BAGHDAD - A U.S. helicopter opened fire Tuesday on men seen planting roadside bombs in a Sunni stronghold north of Baghdad, then chased them into a nearby house and continued to shoot, killing 11 Iraqis, including five women and one child, the military said.

Neighbors and relatives of those killed said 14 civilians died. The attack began after men were seen placing bombs near the volatile city of Samarra, 60 miles north of Baghdad, said Maj. Peggy Kageleiry, a U.S. military spokeswoman.

An Apache helicopter “engaged these enemy forces, and the enemy forces ran into a house and took over the structure,” she said, adding the attack aircraft continued to fire at the suspected militants as they tried to escape.

A known member of a roadside-bomb-making network was among five military-age men who were killed, but the dead also included five women and one child, the military said. The statement said the circumstances surrounding the airstrikes were under review.

Meanwhile, police and hospital officials said that bombs struck commuters in a predominantly Shiite area 10 miles southeast of Baghdad today, killing at least eight people and wounding 24. Two blasts, which occurred at 7 a.m. in Jisr Diyala, targeted government employees, construction workers and vendors preparing to travel into the capital, according to the officials.

After Tuesday’s strike, Kageleiry expressed regret for the deaths of the civilians but blamed the insurgents for putting lives in danger by running into the house to escape attack by the U.S. forces.

It was the third claim of civilian casualties from U.S. airstrikes in as many days, raids that have prompted complaints from both sides of the sectarian divide that too many Iraqis are dying, particularly as the U.S. increasingly relies on air power to attack militants.

The hard-line Sunni Association of Muslim Scholars said the raid struck families who were celebrating the release of one of their sons from U.S. custody.

The other two raids targeted Shiite militia fighters in the sprawling Sadr City district in eastern Baghdad.

On Monday, relatives and police said a 42-year-old woman and her 4-year-old daughter were seriously wounded when attack helicopters opened fire on a duplex.

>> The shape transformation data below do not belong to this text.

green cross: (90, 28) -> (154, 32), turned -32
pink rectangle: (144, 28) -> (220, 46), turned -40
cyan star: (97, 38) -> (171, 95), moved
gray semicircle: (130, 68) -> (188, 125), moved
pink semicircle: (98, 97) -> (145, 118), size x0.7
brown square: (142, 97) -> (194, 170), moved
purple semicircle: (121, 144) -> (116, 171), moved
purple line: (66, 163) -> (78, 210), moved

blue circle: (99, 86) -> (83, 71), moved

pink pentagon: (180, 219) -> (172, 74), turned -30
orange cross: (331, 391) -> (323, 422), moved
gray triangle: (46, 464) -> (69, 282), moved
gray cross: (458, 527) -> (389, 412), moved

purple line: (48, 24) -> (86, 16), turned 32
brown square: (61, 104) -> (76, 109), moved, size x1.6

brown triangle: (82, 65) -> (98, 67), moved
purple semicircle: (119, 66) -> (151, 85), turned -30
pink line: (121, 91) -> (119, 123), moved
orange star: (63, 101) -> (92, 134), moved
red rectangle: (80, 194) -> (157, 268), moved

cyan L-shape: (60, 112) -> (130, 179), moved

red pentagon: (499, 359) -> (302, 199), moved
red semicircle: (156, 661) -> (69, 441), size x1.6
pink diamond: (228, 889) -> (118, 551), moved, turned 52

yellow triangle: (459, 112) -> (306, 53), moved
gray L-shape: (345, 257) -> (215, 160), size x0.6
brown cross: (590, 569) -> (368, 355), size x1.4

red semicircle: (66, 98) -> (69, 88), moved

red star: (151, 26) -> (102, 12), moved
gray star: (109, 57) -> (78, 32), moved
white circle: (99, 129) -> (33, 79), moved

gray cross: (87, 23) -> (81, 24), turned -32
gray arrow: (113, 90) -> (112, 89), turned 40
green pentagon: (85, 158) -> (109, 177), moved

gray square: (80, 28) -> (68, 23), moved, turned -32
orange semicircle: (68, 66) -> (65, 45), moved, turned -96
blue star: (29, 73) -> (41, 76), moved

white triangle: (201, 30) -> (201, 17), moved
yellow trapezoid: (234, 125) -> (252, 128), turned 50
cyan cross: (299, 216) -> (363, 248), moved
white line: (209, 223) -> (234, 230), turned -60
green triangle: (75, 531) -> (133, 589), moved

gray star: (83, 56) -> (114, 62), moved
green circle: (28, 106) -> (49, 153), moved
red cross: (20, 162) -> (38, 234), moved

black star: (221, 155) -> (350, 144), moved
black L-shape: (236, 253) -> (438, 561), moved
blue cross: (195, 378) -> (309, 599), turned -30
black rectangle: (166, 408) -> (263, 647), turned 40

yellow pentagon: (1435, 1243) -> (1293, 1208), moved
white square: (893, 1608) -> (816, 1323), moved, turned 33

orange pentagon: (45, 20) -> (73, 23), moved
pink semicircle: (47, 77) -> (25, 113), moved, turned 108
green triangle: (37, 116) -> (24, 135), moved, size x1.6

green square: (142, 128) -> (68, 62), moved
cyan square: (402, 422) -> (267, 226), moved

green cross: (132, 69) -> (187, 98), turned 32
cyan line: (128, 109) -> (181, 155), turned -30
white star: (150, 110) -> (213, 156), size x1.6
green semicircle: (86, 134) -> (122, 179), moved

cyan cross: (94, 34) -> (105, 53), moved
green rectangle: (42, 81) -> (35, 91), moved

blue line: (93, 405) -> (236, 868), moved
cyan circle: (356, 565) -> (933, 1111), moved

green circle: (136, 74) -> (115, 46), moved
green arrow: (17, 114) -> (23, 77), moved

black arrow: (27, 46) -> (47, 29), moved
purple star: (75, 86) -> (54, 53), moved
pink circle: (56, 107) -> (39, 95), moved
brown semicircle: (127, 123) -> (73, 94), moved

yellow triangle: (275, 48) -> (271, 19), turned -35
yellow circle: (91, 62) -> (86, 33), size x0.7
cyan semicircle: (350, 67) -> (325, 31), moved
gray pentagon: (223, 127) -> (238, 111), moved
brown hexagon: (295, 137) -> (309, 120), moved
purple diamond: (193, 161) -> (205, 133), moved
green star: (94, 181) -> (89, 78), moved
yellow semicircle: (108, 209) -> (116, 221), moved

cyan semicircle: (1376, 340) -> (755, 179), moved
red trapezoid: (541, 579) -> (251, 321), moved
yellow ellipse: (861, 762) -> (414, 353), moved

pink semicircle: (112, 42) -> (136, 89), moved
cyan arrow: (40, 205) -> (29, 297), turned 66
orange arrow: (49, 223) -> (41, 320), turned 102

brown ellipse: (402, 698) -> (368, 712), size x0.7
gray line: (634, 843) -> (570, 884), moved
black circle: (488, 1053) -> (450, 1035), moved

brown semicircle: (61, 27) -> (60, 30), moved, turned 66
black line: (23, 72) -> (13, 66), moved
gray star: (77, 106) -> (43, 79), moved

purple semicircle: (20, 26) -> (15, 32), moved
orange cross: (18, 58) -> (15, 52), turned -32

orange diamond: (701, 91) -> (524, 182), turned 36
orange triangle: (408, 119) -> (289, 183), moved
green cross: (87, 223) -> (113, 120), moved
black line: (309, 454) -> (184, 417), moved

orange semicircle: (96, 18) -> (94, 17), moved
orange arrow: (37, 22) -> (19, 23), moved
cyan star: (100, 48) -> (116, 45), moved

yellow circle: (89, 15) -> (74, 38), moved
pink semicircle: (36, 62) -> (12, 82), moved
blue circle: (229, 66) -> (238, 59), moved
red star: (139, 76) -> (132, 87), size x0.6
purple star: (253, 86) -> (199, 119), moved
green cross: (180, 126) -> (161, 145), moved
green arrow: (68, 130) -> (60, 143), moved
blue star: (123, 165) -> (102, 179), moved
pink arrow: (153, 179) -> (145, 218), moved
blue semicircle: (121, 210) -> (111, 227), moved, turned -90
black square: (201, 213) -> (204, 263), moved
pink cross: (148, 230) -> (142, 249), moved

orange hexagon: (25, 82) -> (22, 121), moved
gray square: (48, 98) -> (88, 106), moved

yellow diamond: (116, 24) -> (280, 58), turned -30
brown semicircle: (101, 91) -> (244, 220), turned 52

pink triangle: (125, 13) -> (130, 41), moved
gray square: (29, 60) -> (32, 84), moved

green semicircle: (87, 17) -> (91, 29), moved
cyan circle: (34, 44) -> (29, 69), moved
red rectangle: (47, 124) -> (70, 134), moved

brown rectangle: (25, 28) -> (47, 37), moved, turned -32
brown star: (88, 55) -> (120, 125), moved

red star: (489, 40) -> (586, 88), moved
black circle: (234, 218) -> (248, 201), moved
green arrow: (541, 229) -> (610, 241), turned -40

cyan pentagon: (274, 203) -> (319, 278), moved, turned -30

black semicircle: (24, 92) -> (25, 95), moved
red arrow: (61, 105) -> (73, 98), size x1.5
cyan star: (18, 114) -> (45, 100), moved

The U.S. military said attack helicopters killed one extremist and wounded five after they were seen trying to plant a roadside bomb.

Ground forces also called for air support after encountering fierce resistance in a raid targeting a suspected Iranian-linked leader of a kidnapping ring in Sadr City on Sunday, although casualty tolls conflicted. The Americans said 49 militants were killed, but Iraqi officials insisted the number of casualties was 15 - all civilians.

The U.N. Assistance Mission to Iraq said in its most recent human-rights report that it had recorded at least 88 Iraqi civilians killed in U.S. airstrikes from April 1 to June 30.